Figure 1.

Human sensory neurons derived from iPSCs. Cells were pre-differentiated for 9 days and frozen (Supplementary Fig. S1A). Counting of peripheral neuronal age in days of differentiation (DoD) started after thawing and plating (DoD0). (A) Phase-contrast images of DoD1/DoD7 neurons. Arrowheads indicate a growth cone. (B) DoD1/DoD7 cultures stained for the neuronal cytoskeletal marker β-III-tubulin (green); DNA is shown in red. (C) Gene expression levels were determined by the TempO-Seq method.
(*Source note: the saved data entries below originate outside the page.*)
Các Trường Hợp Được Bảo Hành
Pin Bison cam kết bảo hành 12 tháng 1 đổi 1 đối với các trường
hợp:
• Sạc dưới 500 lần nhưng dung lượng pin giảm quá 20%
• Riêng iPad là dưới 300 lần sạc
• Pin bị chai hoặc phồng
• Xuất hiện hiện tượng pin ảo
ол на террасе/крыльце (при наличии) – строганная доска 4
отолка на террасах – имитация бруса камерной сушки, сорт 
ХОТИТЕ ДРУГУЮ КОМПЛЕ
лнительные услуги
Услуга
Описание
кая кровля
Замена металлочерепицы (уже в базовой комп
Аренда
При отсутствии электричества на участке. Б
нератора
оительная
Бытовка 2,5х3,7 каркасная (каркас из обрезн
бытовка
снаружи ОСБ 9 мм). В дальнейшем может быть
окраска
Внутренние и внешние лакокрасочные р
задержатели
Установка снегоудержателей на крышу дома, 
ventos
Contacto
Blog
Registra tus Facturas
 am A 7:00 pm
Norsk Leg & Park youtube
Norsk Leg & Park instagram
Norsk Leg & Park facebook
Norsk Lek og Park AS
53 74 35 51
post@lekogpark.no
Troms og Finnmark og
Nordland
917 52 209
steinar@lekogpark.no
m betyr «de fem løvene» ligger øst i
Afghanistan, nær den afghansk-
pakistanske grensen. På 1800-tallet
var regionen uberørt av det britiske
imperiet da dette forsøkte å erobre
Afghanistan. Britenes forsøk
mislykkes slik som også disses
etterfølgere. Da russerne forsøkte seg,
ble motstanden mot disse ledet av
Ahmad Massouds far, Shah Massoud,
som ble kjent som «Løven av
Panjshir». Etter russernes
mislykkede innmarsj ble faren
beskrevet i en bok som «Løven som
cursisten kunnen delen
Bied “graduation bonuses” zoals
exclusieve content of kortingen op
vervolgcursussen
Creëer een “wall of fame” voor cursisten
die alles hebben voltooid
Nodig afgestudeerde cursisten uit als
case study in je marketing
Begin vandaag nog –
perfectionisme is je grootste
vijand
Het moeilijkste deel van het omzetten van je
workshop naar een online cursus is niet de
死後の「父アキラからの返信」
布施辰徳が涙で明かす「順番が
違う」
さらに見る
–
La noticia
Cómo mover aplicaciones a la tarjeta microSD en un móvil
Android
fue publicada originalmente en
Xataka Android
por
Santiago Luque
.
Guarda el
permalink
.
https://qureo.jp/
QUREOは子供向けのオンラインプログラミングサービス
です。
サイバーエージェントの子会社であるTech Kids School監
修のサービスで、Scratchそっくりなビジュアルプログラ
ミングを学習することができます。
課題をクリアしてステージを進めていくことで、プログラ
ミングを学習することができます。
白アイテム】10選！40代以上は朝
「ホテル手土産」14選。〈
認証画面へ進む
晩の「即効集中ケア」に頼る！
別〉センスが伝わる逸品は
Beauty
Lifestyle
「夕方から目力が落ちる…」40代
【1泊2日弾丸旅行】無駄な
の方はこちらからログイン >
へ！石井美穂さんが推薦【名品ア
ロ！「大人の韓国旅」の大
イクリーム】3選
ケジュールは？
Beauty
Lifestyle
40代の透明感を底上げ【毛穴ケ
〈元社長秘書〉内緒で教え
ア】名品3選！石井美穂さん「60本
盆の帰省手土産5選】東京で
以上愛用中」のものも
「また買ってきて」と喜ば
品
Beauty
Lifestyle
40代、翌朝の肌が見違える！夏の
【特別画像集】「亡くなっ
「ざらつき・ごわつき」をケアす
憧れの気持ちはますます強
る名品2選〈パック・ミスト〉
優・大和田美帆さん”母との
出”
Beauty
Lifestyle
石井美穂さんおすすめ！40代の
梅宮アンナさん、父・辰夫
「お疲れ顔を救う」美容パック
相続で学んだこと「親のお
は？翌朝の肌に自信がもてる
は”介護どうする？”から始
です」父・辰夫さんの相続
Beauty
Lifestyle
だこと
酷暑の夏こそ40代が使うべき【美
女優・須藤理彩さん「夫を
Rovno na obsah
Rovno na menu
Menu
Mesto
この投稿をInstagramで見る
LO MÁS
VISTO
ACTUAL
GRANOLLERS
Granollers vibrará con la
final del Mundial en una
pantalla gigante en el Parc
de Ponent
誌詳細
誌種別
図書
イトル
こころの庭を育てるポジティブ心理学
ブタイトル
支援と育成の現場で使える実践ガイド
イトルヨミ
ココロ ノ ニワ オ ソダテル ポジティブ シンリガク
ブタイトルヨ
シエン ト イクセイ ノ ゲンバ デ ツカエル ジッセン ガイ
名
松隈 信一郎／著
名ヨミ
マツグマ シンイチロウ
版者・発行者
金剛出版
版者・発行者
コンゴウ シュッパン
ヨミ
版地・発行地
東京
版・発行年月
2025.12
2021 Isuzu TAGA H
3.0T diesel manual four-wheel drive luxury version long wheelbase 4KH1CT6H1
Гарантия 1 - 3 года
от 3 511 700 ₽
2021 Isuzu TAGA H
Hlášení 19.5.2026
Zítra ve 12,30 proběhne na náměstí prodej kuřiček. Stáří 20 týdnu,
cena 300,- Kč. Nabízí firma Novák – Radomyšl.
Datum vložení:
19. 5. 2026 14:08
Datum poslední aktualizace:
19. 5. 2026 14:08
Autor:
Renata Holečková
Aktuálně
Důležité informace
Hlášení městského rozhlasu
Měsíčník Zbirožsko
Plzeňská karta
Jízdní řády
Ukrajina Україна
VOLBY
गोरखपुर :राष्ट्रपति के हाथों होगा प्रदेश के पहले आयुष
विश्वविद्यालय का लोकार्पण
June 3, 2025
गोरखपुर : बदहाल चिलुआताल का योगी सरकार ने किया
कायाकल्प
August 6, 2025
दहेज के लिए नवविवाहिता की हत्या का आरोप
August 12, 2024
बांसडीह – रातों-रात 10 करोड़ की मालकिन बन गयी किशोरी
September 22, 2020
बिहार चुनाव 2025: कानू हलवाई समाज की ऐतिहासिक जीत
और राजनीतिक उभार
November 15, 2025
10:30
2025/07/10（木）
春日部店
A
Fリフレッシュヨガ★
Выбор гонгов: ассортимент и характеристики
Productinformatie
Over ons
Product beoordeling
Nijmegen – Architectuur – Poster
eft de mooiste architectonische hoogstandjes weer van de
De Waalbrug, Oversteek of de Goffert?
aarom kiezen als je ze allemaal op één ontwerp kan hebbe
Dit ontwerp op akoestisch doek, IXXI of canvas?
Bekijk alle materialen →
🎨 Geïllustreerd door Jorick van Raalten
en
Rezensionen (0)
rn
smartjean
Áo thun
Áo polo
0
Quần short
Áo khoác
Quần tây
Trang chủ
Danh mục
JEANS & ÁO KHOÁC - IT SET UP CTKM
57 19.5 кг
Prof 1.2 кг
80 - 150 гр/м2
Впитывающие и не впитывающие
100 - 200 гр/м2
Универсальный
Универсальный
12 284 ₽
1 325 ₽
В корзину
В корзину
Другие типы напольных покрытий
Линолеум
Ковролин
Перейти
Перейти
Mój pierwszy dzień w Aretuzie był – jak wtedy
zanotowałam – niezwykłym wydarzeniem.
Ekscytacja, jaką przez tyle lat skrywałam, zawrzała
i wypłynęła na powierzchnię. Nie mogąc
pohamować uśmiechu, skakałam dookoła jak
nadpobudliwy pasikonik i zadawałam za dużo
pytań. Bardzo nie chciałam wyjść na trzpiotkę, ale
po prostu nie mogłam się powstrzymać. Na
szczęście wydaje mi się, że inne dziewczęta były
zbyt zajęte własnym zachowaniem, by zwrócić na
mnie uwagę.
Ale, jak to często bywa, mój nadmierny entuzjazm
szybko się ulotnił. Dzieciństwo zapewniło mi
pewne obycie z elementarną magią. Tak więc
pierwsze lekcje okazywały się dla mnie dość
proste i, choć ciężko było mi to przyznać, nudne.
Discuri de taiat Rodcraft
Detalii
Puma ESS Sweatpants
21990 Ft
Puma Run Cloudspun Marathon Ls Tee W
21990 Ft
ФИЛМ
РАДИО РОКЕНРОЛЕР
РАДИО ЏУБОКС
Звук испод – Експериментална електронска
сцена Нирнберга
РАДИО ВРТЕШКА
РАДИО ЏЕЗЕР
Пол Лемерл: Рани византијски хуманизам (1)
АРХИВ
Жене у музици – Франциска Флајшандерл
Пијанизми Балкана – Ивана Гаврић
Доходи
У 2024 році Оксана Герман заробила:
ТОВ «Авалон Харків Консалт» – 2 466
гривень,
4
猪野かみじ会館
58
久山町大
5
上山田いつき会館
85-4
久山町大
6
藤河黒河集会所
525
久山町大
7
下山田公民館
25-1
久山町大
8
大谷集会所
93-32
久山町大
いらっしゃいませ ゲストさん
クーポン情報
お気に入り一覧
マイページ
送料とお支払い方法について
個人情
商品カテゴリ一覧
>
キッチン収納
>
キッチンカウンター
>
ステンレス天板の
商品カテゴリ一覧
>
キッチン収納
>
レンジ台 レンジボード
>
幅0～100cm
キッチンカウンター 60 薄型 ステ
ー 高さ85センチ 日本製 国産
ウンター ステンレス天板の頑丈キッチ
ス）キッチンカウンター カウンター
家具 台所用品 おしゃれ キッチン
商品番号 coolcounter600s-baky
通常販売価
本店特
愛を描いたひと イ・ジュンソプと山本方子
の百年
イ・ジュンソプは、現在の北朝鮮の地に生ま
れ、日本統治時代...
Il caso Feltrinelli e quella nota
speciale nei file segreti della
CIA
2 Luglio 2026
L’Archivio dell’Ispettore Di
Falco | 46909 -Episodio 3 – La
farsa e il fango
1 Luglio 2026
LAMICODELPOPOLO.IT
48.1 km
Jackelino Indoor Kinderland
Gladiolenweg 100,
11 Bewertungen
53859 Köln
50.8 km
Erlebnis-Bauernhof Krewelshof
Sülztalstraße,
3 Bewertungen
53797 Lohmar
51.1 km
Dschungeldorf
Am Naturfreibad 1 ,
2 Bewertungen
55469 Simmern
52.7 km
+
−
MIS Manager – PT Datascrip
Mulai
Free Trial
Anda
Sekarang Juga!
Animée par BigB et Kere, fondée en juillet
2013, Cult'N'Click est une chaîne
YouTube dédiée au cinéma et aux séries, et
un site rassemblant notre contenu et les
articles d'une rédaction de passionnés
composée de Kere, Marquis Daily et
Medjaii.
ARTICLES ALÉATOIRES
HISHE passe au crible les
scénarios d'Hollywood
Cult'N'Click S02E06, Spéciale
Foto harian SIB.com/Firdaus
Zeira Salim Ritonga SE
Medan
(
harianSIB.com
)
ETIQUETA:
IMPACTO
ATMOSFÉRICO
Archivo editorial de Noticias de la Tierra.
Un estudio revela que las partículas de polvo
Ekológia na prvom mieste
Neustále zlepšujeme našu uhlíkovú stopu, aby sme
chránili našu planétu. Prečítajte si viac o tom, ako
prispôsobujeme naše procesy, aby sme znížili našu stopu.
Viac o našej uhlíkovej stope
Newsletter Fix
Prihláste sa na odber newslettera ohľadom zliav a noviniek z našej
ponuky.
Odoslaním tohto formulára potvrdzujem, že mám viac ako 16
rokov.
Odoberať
The left column shows the absolute expression levels of selected marker genes on DoD1 in counts of the corresponding gene per 1 million reads (CPM). The data for DoD4/DoD7 show the fold change (FC) of the expression levels vs DoD1. The color scale uses log₂FC units (see Supplementary Material for complete data sets). (D) Neurons were used in the PeriTox test to assess the effects of toxicant exposure (24 h) on neurites. Data are given as mean ± range of 2-3 biological replicates. Viability was not significantly affected at the tested drug test concentrations (see Supplementary Fig. S1B). (E) Mature neurons (DoD25-45) were used for Ca²⁺-imaging. Cells reacting to the application of α,β-methylene ATP (α,β-meATP) and capsaicin were quantified. The effect of pre-treatment (48 h) with increased concentrations of nerve growth factor (NGF) on the percentage of reactive cells was assessed. Data displayed as bars are means ± SEM of 3-4 biological replicates. Color matching data points are derived from the same experiment. *P < .05, **P < .005, when tested vs control conditions (25 ng/mL NGF).